Tels sont les mots décomplexés de Roquentin pour décrire sa ville et ses habitants « imbéciles »... de quoi rappeler les « électeurs à vomir » d'Henri Guaino, de quoi rappeler la position de surplomb qu'il tente d'afficher, sa prétendue lucidité qu'il n'a de cesse d'exhiber.

Mais pourquoi vouloir ainsi la professer ? C'est bien le problème : si la nausée donne à Henri Guaino le plein sentiment d'exister et une liberté de ton retrouvée, pourquoi s'entêter à le montrer, pourquoi tant vouloir le prouver ?

Que la politique en dégoûte certains, électeurs comme candidats, pourquoi pas... mais jusqu'où la nausée n'est-elle pas un mauvais procédé quand elle est tant exposée ? Pourquoi donc venir, délibérément, à la télé, vomir ce terme même de « vomir » ?

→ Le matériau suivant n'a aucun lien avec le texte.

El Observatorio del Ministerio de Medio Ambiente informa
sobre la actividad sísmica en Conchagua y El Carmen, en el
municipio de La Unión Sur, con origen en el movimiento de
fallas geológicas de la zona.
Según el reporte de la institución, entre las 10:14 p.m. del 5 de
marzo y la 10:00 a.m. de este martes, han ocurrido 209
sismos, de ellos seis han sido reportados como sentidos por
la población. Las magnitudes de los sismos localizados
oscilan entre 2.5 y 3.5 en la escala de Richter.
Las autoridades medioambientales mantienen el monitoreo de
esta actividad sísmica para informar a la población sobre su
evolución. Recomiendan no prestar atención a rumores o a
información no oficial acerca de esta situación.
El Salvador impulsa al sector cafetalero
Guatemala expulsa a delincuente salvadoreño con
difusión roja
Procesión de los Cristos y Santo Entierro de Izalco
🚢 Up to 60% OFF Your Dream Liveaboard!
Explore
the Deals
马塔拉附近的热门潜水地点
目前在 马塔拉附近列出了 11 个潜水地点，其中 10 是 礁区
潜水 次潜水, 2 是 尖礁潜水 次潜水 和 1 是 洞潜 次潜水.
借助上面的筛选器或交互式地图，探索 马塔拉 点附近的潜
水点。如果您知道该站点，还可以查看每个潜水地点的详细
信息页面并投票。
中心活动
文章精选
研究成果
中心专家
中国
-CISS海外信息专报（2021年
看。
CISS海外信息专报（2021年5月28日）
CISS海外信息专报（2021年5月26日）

C'est bien à nouveau la même différence entre Antoine Roquentin et Henri Guaino : l'un a la nausée dans un café ou devant un marronnier et prend conscience de l'absurdité de l'existence, de sa propre existence, mais l'autre a la nausée devant ses propres électeurs et prend conscience alors de l'absurdité de son existence politique, de sa seule carrière.

Et si, par comble, Henri Guaino avait, au final, fait de sa nausée de quoi justifier sa mauvaise foi de candidat éliminé ?

CONSEIL

Je conseille à Henri Guaino de lire L'Etre et le Néant, la partie sur la mauvaise foi du garçon de café, de quoi prendre conscience de la mauvaise foi du mauvais joueur.